AT&T and Verizon are hardly hurting revenue-wise now are they? I can see people grumbling on the boards every day about the ever-changing plans and caps. Do the big two have such a captive audience that they can constantly push up prices? Will people stand for it?

DCITDave 12/5/2012 | 5:23:28 PM
re: Finding a Data Cap That Fits

Correct. I think investors are the key constituent for publicly-held telcos. 


Investors want to see growth even in saturated markets. The only way to get growth out of a relatively fixed subscriber base is the jack around with fees, broadband charges and pricing.

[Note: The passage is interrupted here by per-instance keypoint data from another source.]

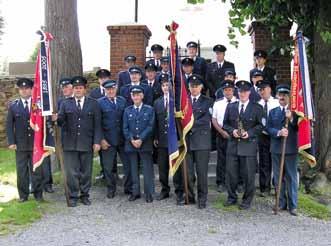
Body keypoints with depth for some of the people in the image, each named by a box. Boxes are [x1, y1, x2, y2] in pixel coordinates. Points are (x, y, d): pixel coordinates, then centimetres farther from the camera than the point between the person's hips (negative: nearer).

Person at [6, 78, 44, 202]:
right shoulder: (13, 105, 4)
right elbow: (9, 125, 4)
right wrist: (11, 142, -3)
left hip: (36, 143, -1)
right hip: (20, 144, 1)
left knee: (37, 170, 6)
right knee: (22, 171, 6)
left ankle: (38, 194, 17)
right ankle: (23, 195, 17)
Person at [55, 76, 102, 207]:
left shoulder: (93, 104, 6)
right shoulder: (66, 104, 9)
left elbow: (97, 125, 2)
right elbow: (62, 121, 0)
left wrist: (97, 142, -5)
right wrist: (56, 118, -23)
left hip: (87, 144, 0)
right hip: (70, 144, 0)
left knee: (86, 171, 8)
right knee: (71, 172, 1)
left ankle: (84, 195, 20)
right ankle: (73, 196, 11)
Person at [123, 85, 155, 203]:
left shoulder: (149, 109, 3)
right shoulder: (127, 111, 10)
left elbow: (150, 126, -5)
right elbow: (125, 128, 6)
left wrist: (140, 139, -13)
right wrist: (131, 140, -9)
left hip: (145, 144, -2)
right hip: (131, 144, 2)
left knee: (147, 169, 1)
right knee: (134, 169, 7)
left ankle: (148, 193, 8)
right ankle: (135, 192, 16)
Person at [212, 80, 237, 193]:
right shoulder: (217, 103, 6)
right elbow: (214, 120, 6)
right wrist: (222, 132, -5)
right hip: (221, 134, 1)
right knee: (221, 159, 5)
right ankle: (221, 183, 13)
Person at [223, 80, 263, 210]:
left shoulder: (257, 108, 4)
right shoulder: (230, 107, 11)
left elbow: (260, 125, 2)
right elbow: (225, 124, 12)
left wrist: (249, 133, -13)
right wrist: (232, 131, -8)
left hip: (249, 145, -2)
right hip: (233, 145, 3)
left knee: (248, 175, 2)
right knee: (231, 173, 6)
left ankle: (247, 200, 15)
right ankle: (232, 197, 23)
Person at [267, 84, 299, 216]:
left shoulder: (295, 111, 2)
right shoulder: (273, 112, 12)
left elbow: (299, 128, -6)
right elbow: (269, 128, 2)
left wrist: (291, 118, -20)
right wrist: (279, 132, -16)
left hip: (291, 148, -3)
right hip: (276, 149, 3)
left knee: (292, 178, 0)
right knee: (278, 178, 9)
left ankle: (293, 206, 6)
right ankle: (281, 203, 19)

Interestingly, policy and charging changes can help increase average revenue per user (for the most data-hungry users) while helping other customers pay less for using less.

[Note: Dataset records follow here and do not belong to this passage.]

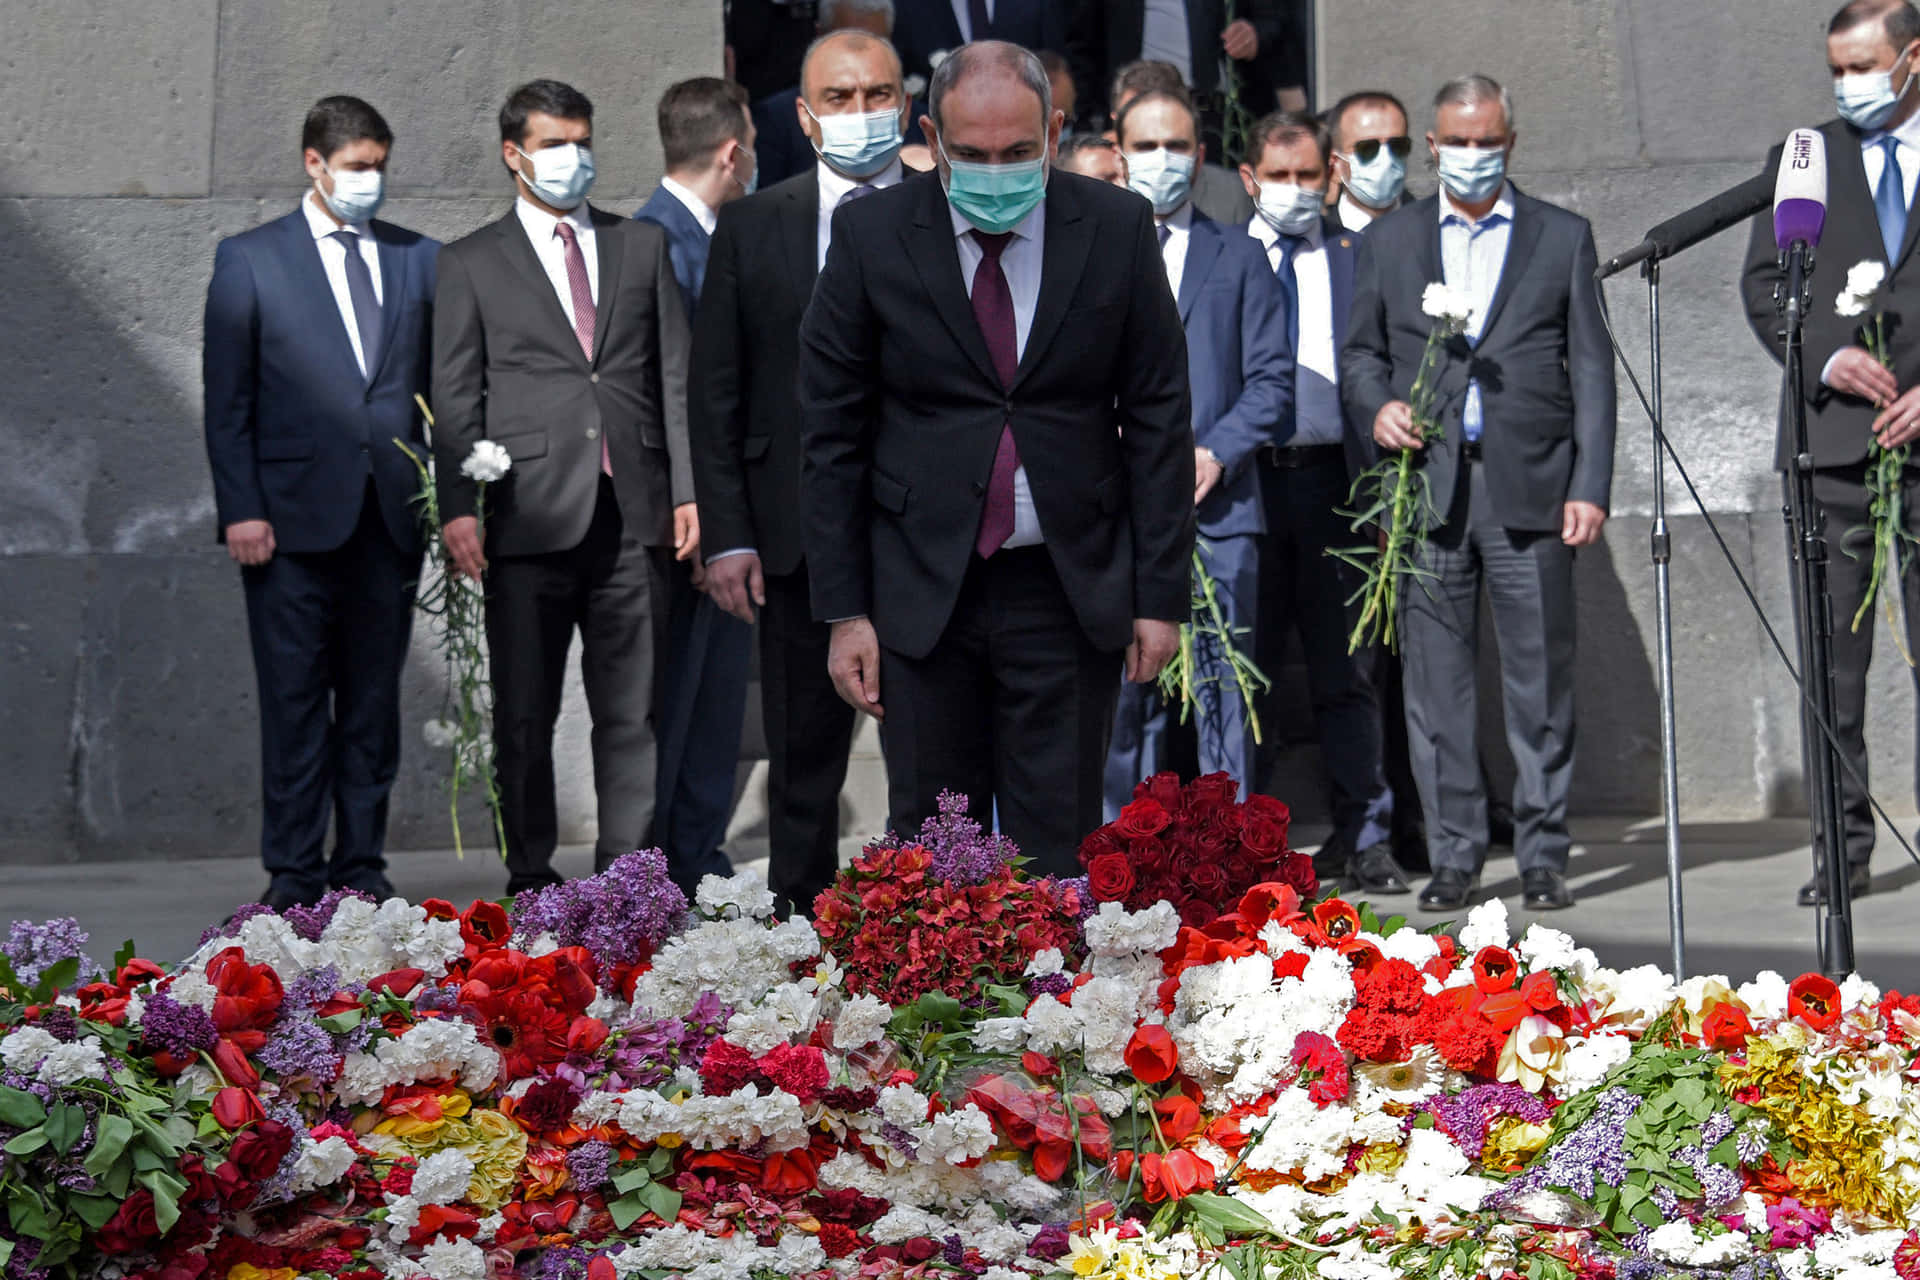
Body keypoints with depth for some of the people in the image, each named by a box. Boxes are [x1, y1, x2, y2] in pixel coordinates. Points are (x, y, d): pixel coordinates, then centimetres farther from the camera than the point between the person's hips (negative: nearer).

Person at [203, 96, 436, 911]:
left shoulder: (417, 259, 12)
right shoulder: (249, 260, 4)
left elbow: (441, 384, 11)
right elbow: (226, 398, 0)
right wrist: (241, 509, -8)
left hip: (392, 516, 3)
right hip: (294, 516, -3)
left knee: (374, 700, 8)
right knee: (294, 701, 0)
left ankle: (361, 867, 15)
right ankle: (293, 874, 6)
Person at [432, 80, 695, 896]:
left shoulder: (642, 247, 16)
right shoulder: (470, 265, 8)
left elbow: (675, 376, 13)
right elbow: (456, 399, 4)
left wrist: (688, 489, 5)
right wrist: (458, 507, -8)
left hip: (633, 514, 2)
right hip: (530, 515, -2)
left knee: (632, 707, 3)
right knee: (524, 711, 2)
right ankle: (531, 875, 10)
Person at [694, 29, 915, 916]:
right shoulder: (751, 228, 7)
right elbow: (715, 393, 6)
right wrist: (726, 534, -2)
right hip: (801, 534, 1)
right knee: (803, 752, 9)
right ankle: (799, 916, 19)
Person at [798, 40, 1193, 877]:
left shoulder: (1117, 228, -1)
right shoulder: (871, 235, -3)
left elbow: (1159, 418, 2)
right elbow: (832, 431, 0)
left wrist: (1161, 595, -2)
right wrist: (844, 611, -3)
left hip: (1071, 590, 0)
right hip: (923, 589, 0)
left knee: (1057, 850, 3)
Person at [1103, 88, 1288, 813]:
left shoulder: (1239, 258, 14)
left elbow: (1273, 379, 7)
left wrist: (1216, 454, -9)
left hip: (1218, 508, 0)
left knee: (1224, 692, -2)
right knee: (1120, 693, -2)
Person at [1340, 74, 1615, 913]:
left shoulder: (1563, 237, 10)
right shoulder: (1387, 242, 14)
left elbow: (1591, 369, 6)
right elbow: (1359, 352, 17)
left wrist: (1591, 486, -3)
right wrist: (1377, 407, -6)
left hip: (1531, 488, -1)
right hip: (1427, 483, 1)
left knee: (1541, 677, 1)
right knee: (1435, 678, 2)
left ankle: (1543, 855, 9)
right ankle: (1453, 854, 10)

So I think the formulas will keep changing and consumers will have to be more vocal about what is working and what's not.

sarahthomas1011 12/5/2012 | 5:23:27 PM
re: Finding a Data Cap That Fits

You make a really good point, but consumers also have more options than before. I think if AT&T and Verizon keep making data pricing changes like they have, their customers may start to look more seriously at Sprint (as long as it keeps unlimited), T-Mobile and maybe even these new MVNOs that are launching now.

DCITDave 12/5/2012 | 5:23:25 PM
re: Finding a Data Cap That Fits

I think the cost to consumers to churn, especially smartphone customers, is really high so it will take more than an all-you-can-eat data plan at a competitor option to make most people switch.


Also, i wonder how many "new" customers to MVNOs are just getting a second phone for personal use, a side business, etc. Given that the TIA is predicting 110 percent wireless penetration in the US by 2015, it seems there will be enough room for dozens of different approaches to data pricing.